• **Entries supplied**
......

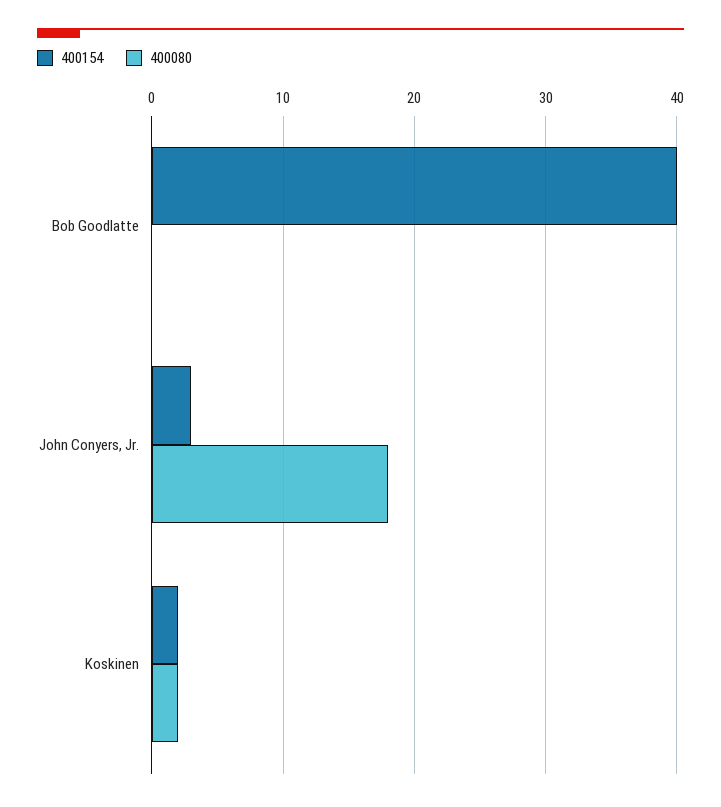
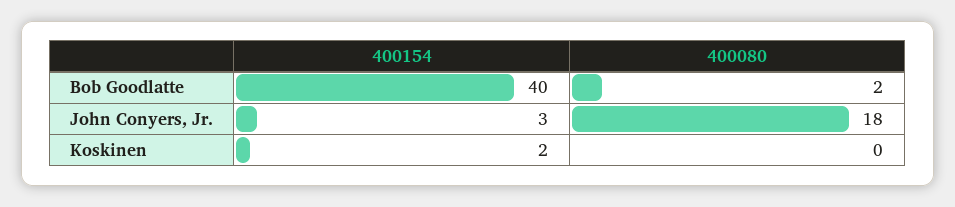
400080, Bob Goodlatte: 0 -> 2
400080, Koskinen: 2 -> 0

......

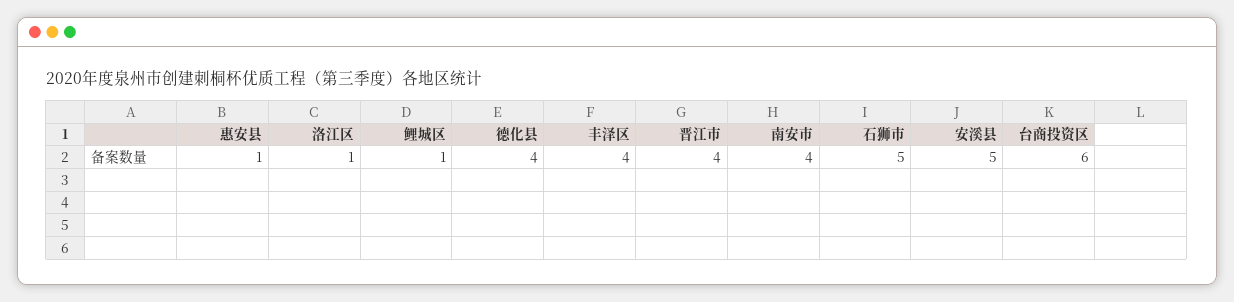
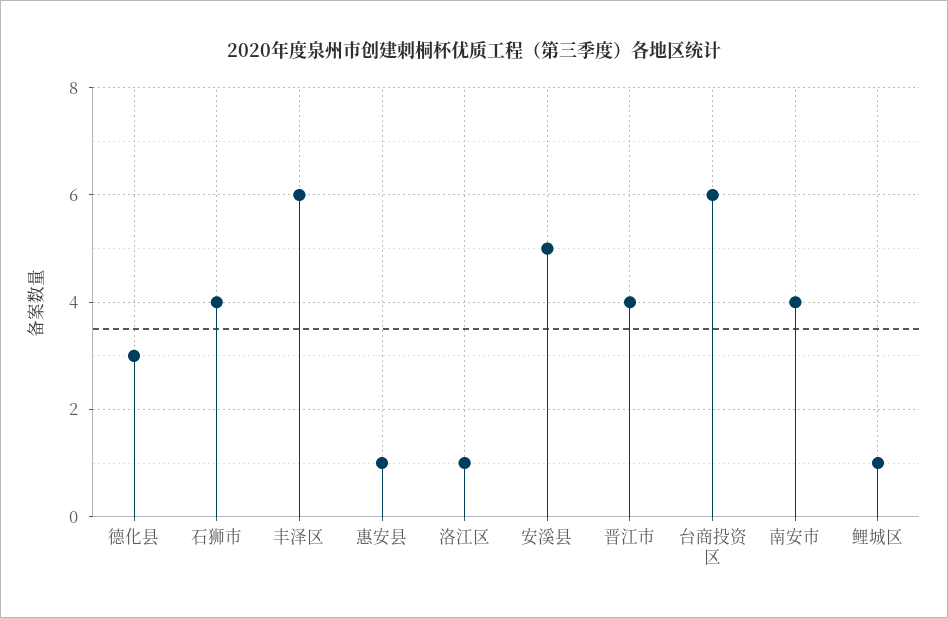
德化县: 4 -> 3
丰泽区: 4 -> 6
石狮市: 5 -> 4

......

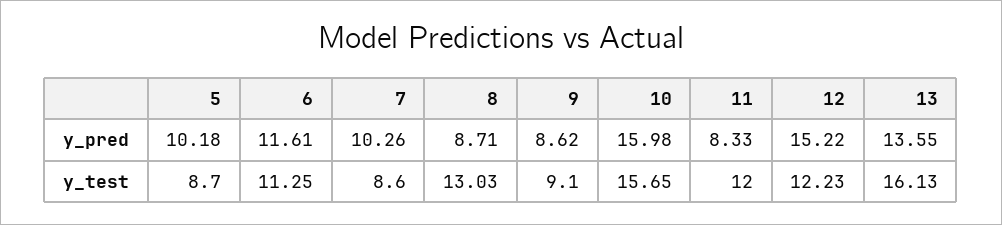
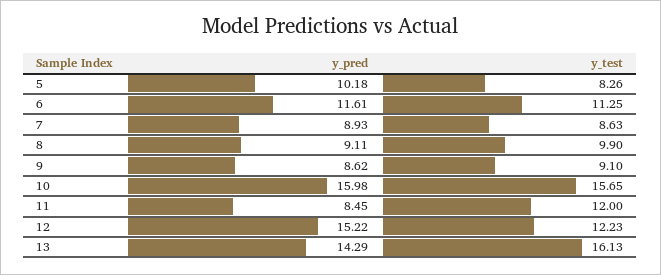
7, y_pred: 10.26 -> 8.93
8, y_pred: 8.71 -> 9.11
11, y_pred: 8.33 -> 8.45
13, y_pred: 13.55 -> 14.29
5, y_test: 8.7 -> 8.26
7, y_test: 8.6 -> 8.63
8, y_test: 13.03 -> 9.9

......

• **Try it**
Return, with no change at all, every line in the entries above from the line containing "13, y_pred: 13.55 -> 14.29" through the line containing "8, y_test: 13.03 -> 9.9".

• **Result of this exercise**
13, y_pred: 13.55 -> 14.29
5, y_test: 8.7 -> 8.26
7, y_test: 8.6 -> 8.63
8, y_test: 13.03 -> 9.9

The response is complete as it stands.